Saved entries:
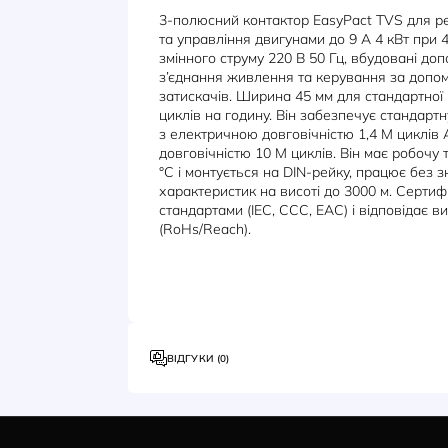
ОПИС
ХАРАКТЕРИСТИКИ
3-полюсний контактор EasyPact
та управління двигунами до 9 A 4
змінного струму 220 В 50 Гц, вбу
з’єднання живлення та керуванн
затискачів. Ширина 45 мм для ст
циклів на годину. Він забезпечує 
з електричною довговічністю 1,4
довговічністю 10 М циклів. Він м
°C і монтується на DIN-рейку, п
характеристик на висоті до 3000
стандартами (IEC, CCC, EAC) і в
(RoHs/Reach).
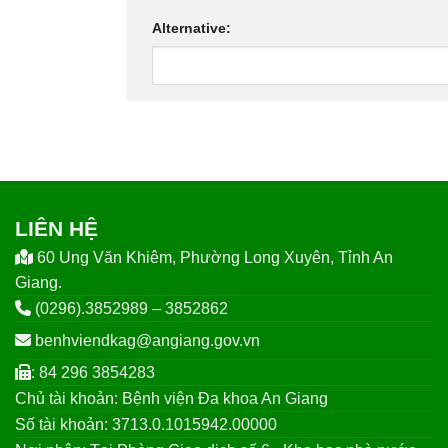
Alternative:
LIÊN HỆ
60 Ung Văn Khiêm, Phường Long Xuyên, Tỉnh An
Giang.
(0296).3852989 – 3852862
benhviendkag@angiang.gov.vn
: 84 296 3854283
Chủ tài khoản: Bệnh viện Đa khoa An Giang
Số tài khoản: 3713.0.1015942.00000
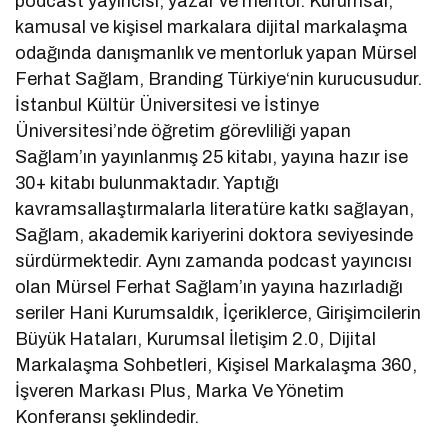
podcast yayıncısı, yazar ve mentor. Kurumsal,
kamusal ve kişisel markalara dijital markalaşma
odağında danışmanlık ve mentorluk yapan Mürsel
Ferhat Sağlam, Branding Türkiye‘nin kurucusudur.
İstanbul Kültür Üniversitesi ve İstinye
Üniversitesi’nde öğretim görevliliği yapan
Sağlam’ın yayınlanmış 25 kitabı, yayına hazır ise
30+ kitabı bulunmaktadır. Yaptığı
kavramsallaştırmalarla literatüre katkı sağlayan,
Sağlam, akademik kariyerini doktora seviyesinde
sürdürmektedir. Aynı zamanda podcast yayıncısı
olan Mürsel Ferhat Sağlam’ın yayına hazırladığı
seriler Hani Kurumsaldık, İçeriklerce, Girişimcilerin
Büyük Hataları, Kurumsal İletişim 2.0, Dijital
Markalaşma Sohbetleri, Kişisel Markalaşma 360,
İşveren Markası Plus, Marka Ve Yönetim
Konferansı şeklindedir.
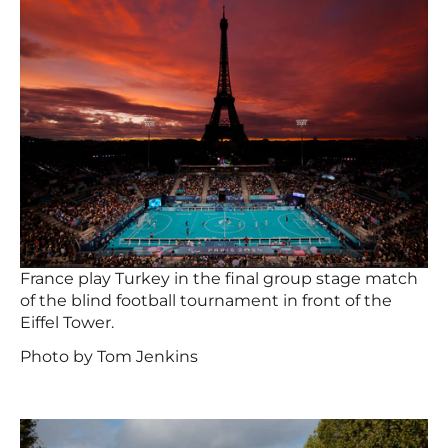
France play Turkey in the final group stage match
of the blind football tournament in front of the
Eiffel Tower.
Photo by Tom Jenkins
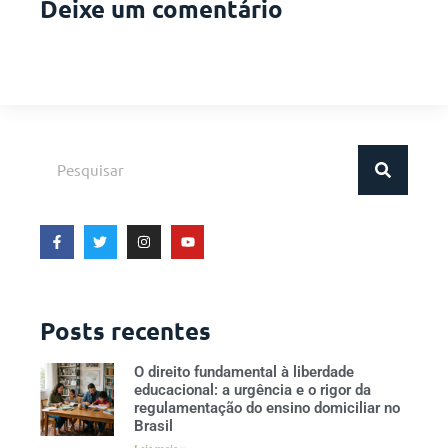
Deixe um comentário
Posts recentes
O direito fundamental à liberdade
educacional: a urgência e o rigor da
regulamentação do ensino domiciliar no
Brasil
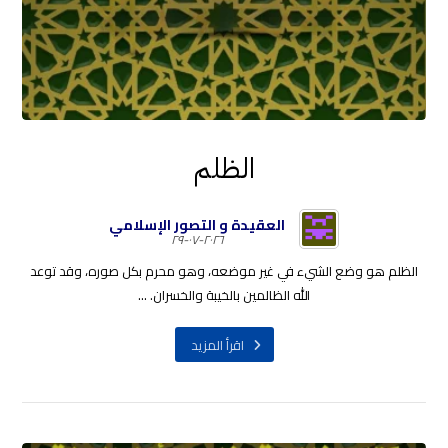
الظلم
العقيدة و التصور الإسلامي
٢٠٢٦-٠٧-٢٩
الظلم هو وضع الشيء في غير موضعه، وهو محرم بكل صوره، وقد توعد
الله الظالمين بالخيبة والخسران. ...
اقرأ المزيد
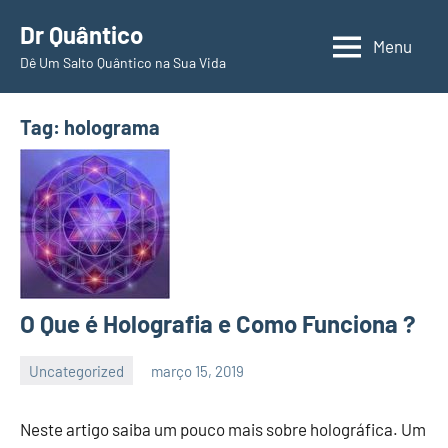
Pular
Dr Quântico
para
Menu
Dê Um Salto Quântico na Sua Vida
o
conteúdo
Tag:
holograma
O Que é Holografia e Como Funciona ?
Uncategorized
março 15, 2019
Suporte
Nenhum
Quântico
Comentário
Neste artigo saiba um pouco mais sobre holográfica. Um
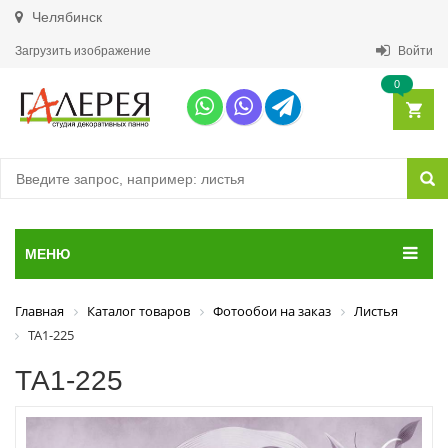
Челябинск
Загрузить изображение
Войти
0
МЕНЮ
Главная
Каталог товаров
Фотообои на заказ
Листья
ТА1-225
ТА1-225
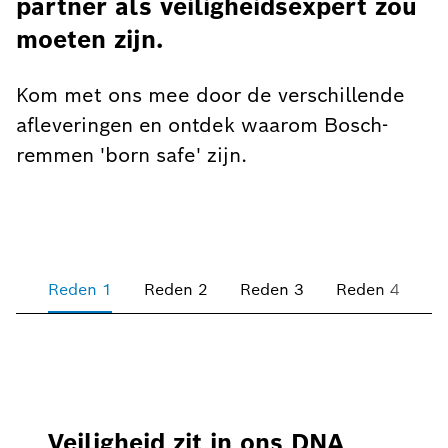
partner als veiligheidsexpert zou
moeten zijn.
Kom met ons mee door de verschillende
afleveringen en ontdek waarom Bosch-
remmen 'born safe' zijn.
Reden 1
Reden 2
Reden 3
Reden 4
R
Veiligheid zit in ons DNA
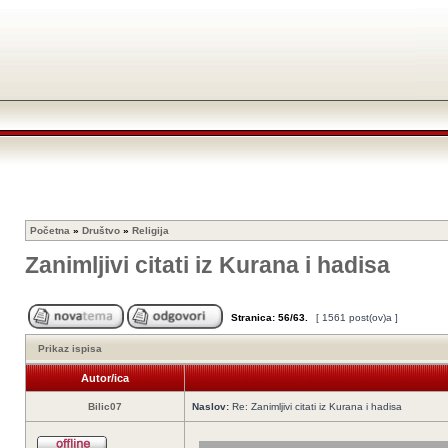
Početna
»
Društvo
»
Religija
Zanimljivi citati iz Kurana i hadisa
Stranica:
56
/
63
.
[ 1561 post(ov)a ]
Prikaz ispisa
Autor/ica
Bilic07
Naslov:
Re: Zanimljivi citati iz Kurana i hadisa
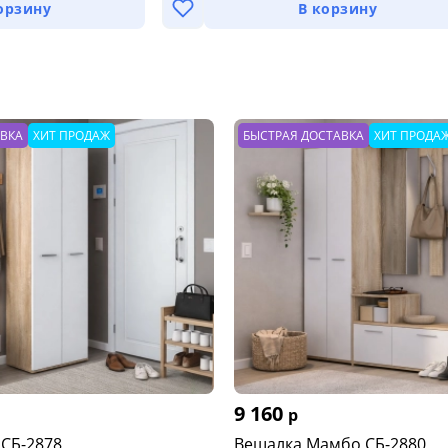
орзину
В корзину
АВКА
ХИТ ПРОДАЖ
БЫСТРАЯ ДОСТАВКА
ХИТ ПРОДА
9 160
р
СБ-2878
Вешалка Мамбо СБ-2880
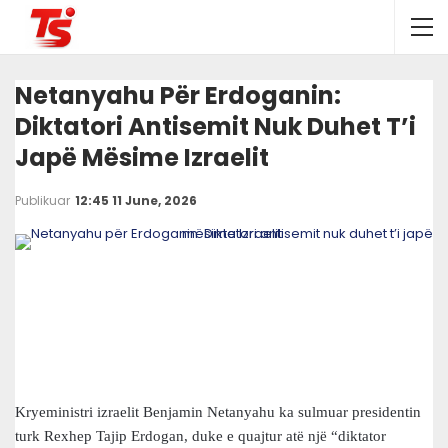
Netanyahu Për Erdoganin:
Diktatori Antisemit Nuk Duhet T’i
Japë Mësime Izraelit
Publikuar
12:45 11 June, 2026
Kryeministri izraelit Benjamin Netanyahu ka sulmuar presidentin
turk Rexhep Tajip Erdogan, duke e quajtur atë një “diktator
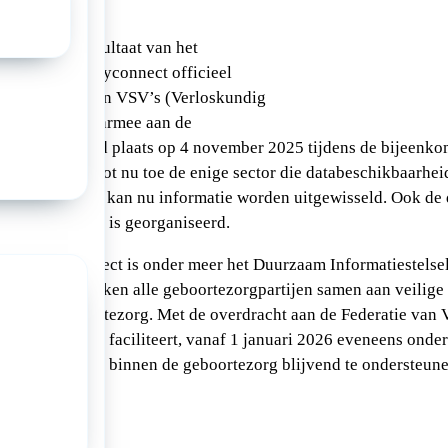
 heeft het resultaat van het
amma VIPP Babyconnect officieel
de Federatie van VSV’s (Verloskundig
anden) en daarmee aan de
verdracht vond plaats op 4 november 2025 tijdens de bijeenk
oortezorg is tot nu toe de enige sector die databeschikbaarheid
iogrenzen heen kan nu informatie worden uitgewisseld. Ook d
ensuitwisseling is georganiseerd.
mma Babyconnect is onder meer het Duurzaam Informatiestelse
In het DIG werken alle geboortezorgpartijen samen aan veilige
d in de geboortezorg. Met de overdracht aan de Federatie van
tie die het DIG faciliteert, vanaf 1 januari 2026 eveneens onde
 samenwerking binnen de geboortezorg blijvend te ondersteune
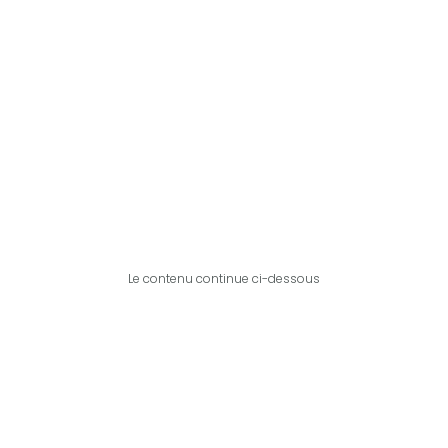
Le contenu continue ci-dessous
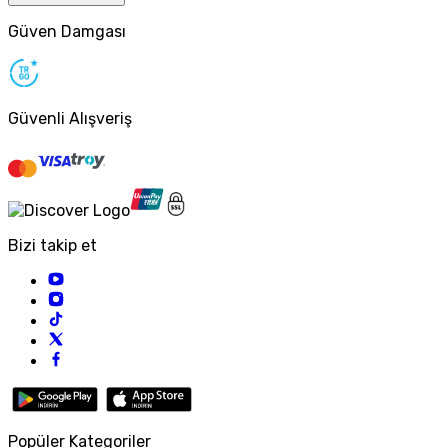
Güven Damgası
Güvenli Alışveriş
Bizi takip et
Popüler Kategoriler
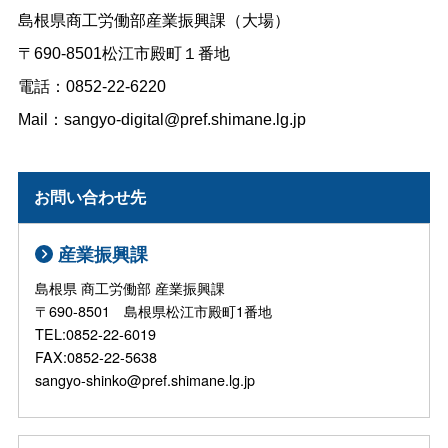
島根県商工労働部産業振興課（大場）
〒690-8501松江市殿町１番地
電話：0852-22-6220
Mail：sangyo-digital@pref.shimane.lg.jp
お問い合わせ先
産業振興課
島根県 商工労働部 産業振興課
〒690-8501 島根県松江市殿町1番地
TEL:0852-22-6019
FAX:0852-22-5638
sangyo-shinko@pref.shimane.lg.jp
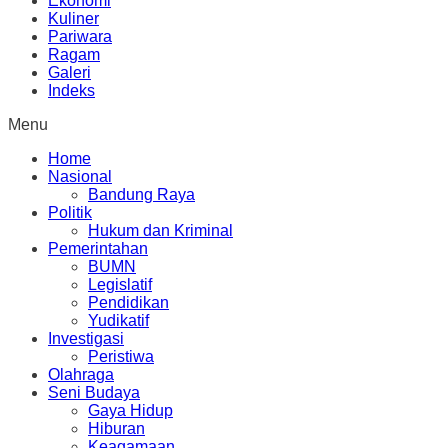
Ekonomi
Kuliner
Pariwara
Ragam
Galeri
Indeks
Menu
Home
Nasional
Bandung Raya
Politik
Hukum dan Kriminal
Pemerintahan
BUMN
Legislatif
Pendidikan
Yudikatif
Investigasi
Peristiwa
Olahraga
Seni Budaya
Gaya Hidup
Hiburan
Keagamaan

Brief
Out of the entries, pull every line that mentions "Sağlam".

Task solution
Ferhat Sağlam, Branding Türkiye‘nin kurucusudur.
Sağlam’ın yayınlanmış 25 kitabı, yayına hazır ise
Sağlam, akademik kariyerini doktora seviyesinde
olan Mürsel Ferhat Sağlam’ın yayına hazırladığı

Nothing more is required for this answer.